= Margaret Franklin =

American financial analyst and economist

Margaret Franklin is an American economist who is CEO and President of the CFA Institute. Franklin is the first woman to hold this role.

She assumed this role in September 2019.

She has spoken about the factors which deter women from joining the financial services and investment industry, as well as the impacts of the gender pensions gap on the retirement of women. She is also regularly invited to speak at industry events on the impact of environmental, social, and governance (ESG) factors on the investment process and profession.

== Education and career ==
She holds a degree in economics from McMaster University in Ontario. Franklin is also a CFA charterholder.

Franklin has previously worked at a number of other financial institutions including Marret Private Wealth, State Street Global Advisors and Barclays Global Investors. Prior to joining Marret, Margaret was a partner with KJ Harrison & Partners.

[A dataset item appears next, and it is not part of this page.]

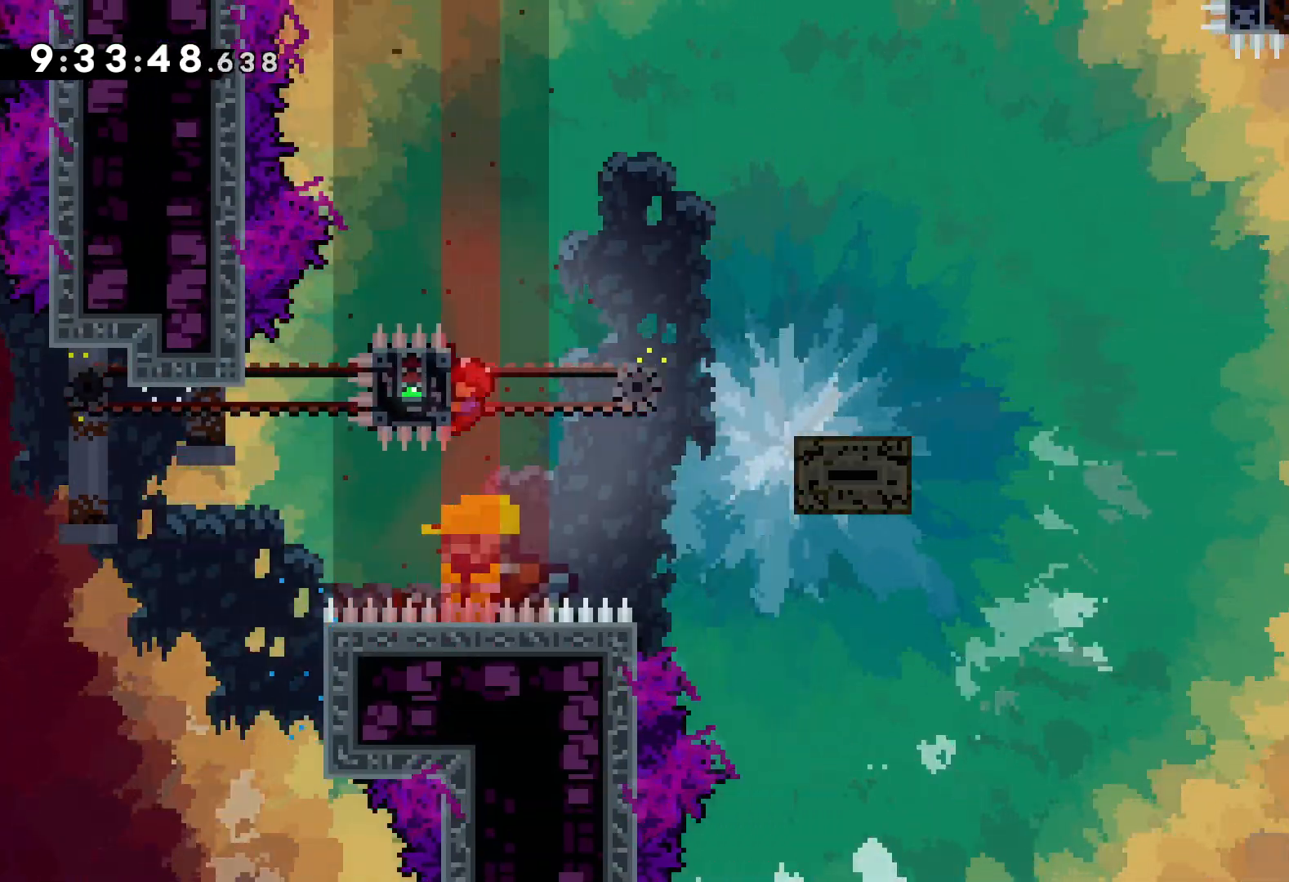
{"keys": ["jump", "right"], "events": [[83, "grab", "up"], [83, "right", "down"], [100, "dash", "down"], [100, "down", "down"], [233, "dash", "up"], [267, "jump", "down"], [383, "down", "up"]]}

She was chair of the CFA board of governors in 2011 and on the board of the CFA Society Toronto. She was previously President of BNY Mellon Wealth Management in Canada and head of International Wealth Management in North America. She joined BNY Mellon in 2016.

== Awards ==
Franklin was awarded the CFA Institute's Alfred C. “Pete” Morley Distinguished Service Award in 2014 The award is given to individuals who have made a significant contribution to the leadership of the CFA Institute

In 2020, she was awarded a Top Voice in for the Finance & Economy category on LinkedIn for her content about the investment profession in recognition of the quality and engagement of her postings.